他盯着褚漫川打量许久,唇角略略勾起,笑容带着几分惯性的轻挑:“怎么?养魂玉出岔子了?没见着人?”
“不是。”褚漫川摇摇头,嗓音沙哑地问他:“你找我可是有什么事?”
虞修讥讽地笑了一声,道:“我能有什么事?只怕鬼域里最清闲的人就是我了。还不是你说走就走,招呼也不打一声,我这不是担心你吗?”
褚漫川闻言嗤笑出声,道:“那你现在可看过了?”
“楚崖呢?他没在你身边吗?你们师徒二人好不容易重逢……”虞修本来是顺嘴一问,却见褚漫川眉宇轻蹙,再回想方才他的脸色,虞修止住话题,言之凿凿,“你用剑了。”
褚漫川没接话,垂着眼睫,不知道在想什么。
虞修微眯着眼,原本懒洋洋的气质骤然一变,那双像是一直透着笑意的桃花眼也显出几分厉色,变得犀利起来:“你不要忘了,师鹤语是文修,修心几千载,城府极深,若是被他看出你剑心不稳——”
“他应该已经有所怀疑了。
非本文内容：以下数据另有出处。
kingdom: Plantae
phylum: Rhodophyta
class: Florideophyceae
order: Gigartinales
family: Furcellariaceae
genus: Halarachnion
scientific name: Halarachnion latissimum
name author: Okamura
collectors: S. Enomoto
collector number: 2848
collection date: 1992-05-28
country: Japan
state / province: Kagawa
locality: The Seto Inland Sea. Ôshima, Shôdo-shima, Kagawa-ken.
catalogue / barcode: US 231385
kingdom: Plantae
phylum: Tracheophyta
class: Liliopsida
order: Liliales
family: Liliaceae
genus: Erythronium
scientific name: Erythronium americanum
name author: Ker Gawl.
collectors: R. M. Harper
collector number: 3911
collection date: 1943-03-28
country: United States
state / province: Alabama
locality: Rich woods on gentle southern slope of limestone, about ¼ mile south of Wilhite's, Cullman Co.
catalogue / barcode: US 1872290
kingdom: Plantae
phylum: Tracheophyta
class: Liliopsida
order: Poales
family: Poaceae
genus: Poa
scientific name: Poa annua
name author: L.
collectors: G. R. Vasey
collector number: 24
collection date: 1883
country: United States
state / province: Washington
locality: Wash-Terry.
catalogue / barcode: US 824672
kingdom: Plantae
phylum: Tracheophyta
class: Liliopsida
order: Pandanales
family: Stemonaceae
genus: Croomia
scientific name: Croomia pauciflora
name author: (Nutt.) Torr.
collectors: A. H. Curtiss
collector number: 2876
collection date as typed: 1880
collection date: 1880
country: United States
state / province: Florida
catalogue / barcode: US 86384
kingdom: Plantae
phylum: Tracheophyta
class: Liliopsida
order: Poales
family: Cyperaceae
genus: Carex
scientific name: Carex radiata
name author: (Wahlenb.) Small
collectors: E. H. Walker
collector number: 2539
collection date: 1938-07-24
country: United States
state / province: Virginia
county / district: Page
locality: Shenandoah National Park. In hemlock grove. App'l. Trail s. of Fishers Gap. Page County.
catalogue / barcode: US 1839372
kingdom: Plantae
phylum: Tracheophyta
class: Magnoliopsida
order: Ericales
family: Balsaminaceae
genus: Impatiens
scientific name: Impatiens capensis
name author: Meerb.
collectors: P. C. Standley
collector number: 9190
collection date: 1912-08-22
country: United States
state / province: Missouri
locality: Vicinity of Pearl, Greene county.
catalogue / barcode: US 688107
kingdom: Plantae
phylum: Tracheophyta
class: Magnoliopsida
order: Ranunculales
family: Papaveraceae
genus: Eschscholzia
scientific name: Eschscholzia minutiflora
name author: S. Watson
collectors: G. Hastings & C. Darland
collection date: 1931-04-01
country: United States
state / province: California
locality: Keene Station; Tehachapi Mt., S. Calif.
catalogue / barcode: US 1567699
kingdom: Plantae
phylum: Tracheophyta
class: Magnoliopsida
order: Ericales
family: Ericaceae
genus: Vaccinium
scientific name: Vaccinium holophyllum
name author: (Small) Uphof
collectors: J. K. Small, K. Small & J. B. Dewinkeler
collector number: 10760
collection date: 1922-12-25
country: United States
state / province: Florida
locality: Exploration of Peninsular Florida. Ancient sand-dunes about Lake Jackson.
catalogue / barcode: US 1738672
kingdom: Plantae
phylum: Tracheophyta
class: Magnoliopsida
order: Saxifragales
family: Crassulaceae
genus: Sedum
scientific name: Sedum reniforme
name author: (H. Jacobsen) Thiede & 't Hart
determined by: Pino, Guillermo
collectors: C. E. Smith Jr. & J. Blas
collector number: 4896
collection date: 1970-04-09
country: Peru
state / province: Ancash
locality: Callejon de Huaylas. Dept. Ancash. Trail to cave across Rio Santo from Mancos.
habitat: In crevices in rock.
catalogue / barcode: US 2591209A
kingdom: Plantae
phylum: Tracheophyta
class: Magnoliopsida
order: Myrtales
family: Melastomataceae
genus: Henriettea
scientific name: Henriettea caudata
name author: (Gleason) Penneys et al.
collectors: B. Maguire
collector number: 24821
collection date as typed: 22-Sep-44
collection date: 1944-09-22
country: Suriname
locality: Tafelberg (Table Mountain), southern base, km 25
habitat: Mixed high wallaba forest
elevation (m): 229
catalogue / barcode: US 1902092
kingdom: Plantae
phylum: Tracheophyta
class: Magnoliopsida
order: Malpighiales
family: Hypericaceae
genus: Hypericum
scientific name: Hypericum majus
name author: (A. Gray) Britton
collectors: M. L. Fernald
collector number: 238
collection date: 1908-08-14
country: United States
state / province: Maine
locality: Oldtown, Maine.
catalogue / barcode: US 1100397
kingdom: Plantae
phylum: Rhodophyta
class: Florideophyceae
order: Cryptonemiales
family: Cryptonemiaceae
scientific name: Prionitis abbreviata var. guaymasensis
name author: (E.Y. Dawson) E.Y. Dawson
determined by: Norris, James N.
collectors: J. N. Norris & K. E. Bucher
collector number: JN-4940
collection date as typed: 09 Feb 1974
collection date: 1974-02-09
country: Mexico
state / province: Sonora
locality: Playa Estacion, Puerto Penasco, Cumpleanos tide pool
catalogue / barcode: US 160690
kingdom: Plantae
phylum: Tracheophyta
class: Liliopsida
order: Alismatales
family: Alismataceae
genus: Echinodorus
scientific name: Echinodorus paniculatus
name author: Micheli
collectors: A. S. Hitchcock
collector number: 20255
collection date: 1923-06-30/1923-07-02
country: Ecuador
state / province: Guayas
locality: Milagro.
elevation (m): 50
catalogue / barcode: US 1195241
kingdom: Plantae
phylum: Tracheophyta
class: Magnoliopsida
”褚漫川漆黑的眸色在昏暗的光线下愈显深沉。
虞修沉默了一下,话里多了几分认真:“楚崖他到底怎么了?”
楚崖都回去了,褚漫川的剑心却仍然没有恢复。
若是楚崖完好无损的回了万世仙宗,那褚漫川就绝不会跟师鹤语再发生冲突,以楚崖的实力,他也不可能不闻不问。
“……他失忆了,什么都不记得了,变了个样子,也变了个彻底。”褚漫川的声调很平,却若有若无的透出不痛快。
算账,算不明白。
打一顿,难解心头之恨,还显得他蛮横不讲理。
褚漫川闭着眼,颇有些咬牙切齿道:“等他想起来吧,等他想起来以后,我的境界应该就恢复了。”
虞修见他说起楚崖只是稍显郁色,就没再追问,只道:“那他现在的实力呢?可有什么变故?”
说起这个,褚漫川就更郁闷了:“他成了妖族,选了个帝兰壳子,刚修成仙身。”
他怅然若失,脸上带着淡淡的疲惫和无奈。